_WHAT IS EXPECTED_
Reproduce every line of text in the material below without changing anything, and leave the pictures out of your answer.

=== Begin Enclosure ===

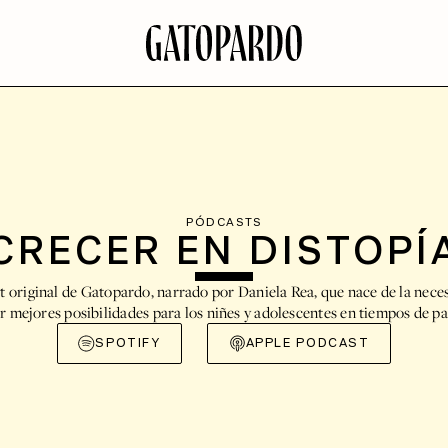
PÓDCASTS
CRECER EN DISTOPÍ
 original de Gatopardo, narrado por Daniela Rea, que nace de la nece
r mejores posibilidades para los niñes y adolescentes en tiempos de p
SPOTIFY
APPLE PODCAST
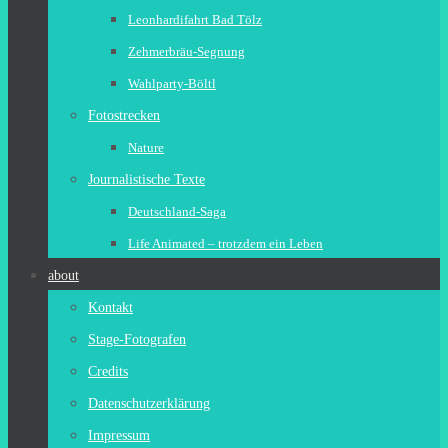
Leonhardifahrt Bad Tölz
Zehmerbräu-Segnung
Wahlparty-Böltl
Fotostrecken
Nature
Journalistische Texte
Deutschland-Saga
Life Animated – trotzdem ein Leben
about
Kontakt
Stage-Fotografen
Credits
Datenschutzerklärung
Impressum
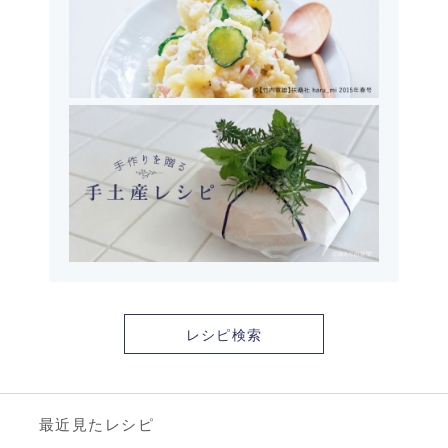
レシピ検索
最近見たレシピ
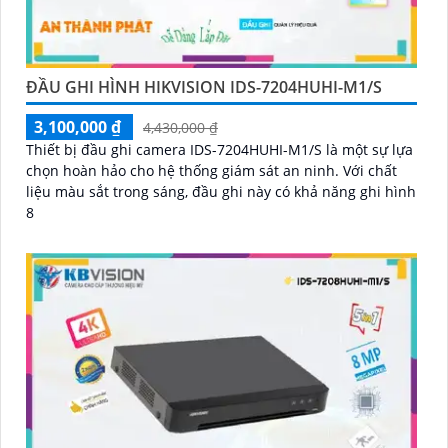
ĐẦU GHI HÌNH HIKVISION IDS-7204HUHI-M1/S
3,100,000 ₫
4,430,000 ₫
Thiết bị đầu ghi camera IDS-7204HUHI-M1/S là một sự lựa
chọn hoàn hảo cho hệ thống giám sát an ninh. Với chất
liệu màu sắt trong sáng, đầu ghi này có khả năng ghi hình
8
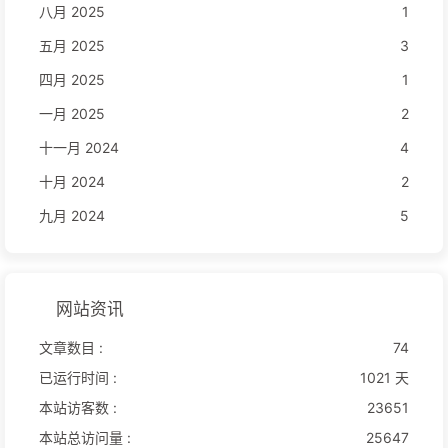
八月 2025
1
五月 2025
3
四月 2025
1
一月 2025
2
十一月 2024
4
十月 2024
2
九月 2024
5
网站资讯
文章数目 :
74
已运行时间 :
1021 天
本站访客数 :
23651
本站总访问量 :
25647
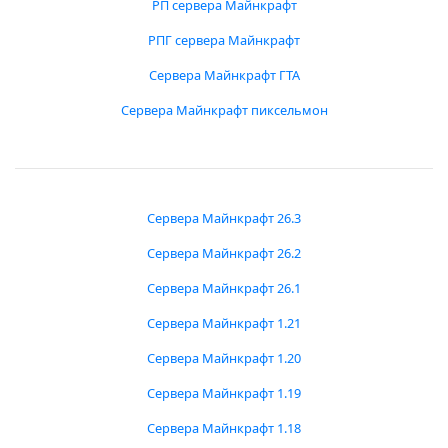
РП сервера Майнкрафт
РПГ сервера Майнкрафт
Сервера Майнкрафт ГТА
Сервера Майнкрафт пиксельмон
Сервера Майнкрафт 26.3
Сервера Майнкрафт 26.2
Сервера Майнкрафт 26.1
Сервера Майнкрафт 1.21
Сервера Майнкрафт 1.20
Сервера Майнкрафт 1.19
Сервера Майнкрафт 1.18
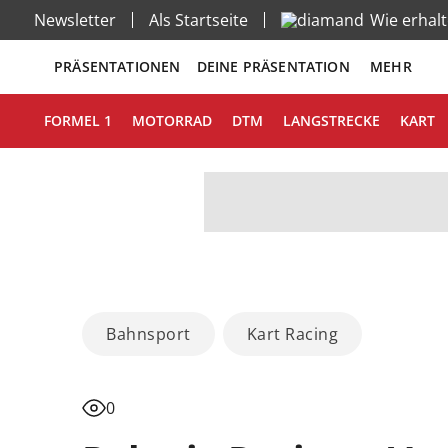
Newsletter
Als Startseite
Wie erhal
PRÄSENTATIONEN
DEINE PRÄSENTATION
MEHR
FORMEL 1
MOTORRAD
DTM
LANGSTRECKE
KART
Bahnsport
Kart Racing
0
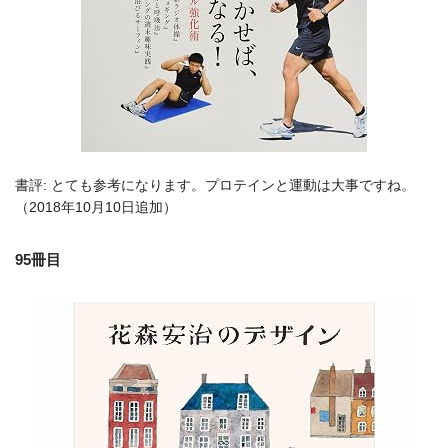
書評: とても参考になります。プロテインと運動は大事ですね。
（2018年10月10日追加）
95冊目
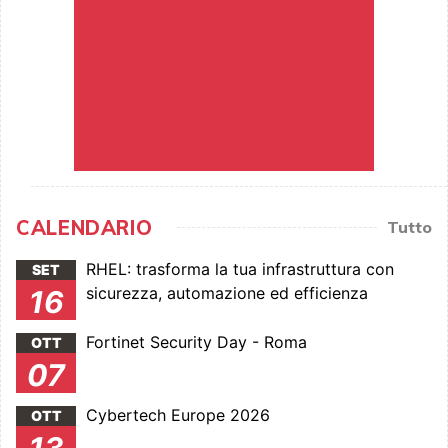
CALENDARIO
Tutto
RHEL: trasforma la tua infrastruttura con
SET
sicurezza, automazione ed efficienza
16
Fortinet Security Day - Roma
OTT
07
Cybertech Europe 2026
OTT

=== End Enclosure ===

_OUTPUT FOR THIS EXERCISE_
PÓDCASTS
CRECER EN DISTOPÍ
 original de Gatopardo, narrado por Daniela Rea, que nace de la nece
r mejores posibilidades para los niñes y adolescentes en tiempos de p
SPOTIFY
APPLE PODCAST
Leonhardifahrt Bad Tölz
Zehmerbräu-Segnung
Wahlparty-Böltl
Fotostrecken
Nature
Journalistische Texte
Deutschland-Saga
Life Animated – trotzdem ein Leben
about
Kontakt
Stage-Fotografen
Credits
Datenschutzerklärung
Impressum
レシピ検索
最近見たレシピ
ĐẦU GHI HÌNH HIKVISION IDS-7204HUHI-M1/S
3,100,000 ₫
4,430,000 ₫
Thiết bị đầu ghi camera IDS-7204HUHI-M1/S là một sự lựa
chọn hoàn hảo cho hệ thống giám sát an ninh. Với chất
liệu màu sắt trong sáng, đầu ghi này có khả năng ghi hình
8
八月 2025
1
五月 2025
3
四月 2025
1
一月 2025
2
十一月 2024
4
十月 2024
2
九月 2024
5
网站资讯
文章数目 :
74
已运行时间 :
1021 天
本站访客数 :
23651
本站总访问量 :
25647
РП сервера Майнкрафт
РПГ сервера Майнкрафт
Сервера Майнкрафт ГТА
Сервера Майнкрафт пиксельмон
Сервера Майнкрафт 26.3
Сервера Майнкрафт 26.2
Сервера Майнкрафт 26.1
Сервера Майнкрафт 1.21
Сервера Майнкрафт 1.20
Сервера Майнкрафт 1.19
Сервера Майнкрафт 1.18
Newsletter
Als Startseite
Wie erhal
PRÄSENTATIONEN
DEINE PRÄSENTATION
MEHR
FORMEL 1
MOTORRAD
DTM
LANGSTRECKE
KART
Bahnsport
Kart Racing
0
書評: とても参考になります。プロテインと運動は大事ですね。
（2018年10月10日追加）
95冊目
CALENDARIO
Tutto
RHEL: trasforma la tua infrastruttura con
SET
sicurezza, automazione ed efficienza
16
Fortinet Security Day - Roma
OTT
07
Cybertech Europe 2026
OTT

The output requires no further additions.